What is it about things that go “bump in the night” that set us on edge?  I HATE being afraid, don’t you? I try so hard to come across like I’m tough & can manage on my own.  But it’s simply not true…I need someone who’s got my back.  Fortunately for me, that someone is Jesus. This journey of faith is trying at times…the enemy throws things into our camp to frighten us.  Beasts like loneliness, temptations, health problems, financial burdens assail our confidence.  Hideous creatures such as sin, fear, and death rear their ugly heads and shake us to the core.  Even when we are armed with the weapons of spiritual warfare, it is easy to fall prey to an insidious giant appearing the size of Long’s Peak in our camp.

 

So what are we to do? On a drive through Rocky Mountain National Park today, listening to a friend’s CD these lyrics jumped out at me… “Anybody gonna move this mountain?

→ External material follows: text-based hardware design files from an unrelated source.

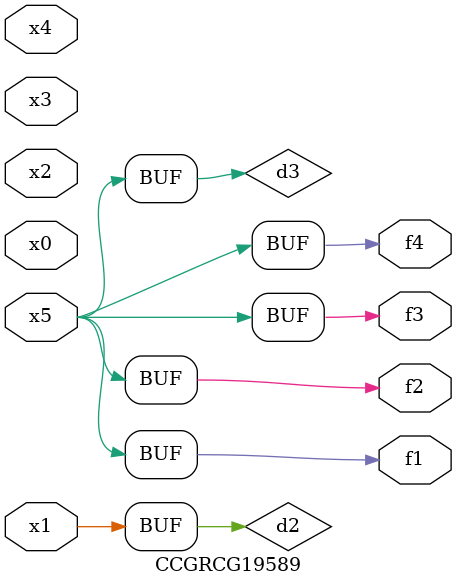
<source format=v>
module CCGRCG19589(
	input x0, x1, x2, x3, x4, x5,
	output f1, f2, f3, f4
);

	wire d1, d2, d3;

	not (d1, x5);
	or (d2, x1);
	xnor (d3, d1);
	assign f1 = d3;
	assign f2 = d3;
	assign f3 = d3;
	assign f4 = d3;
endmodule

</source>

Anybody gonna change this scene?…”  One look at the gargantuan Rocky Mountains all around me, I was so stunned at the imagery of God’s Word being revealed in my heart, I had to pull the car over.  Jesus told us what it takes to move the mountains in our lives.  “If you have faith as a grain of a mustard seed, you shall say to this mountain ‘move from here to over there’ and it shall be removed.  Nothing shall be impossible to you.”  Matthew 7:20

 

Obviously, it is not “more faith” that we need in times of trial or testing.  The point that Jesus is making is that we need only a tiny bit of faith in a Great & Mighty God.  Take a look at these pictures from my hikes of the past several days and meditate on what Christ was saying…Nothing shall be impossible.  Ask yourself, “What are the mountains in my life that need to be moved?”  Once you’ve identified your mountains, in faith tell them where to go…

 

Oh yeah, as for the crow?  I’ll take mine with a little ketchup, please.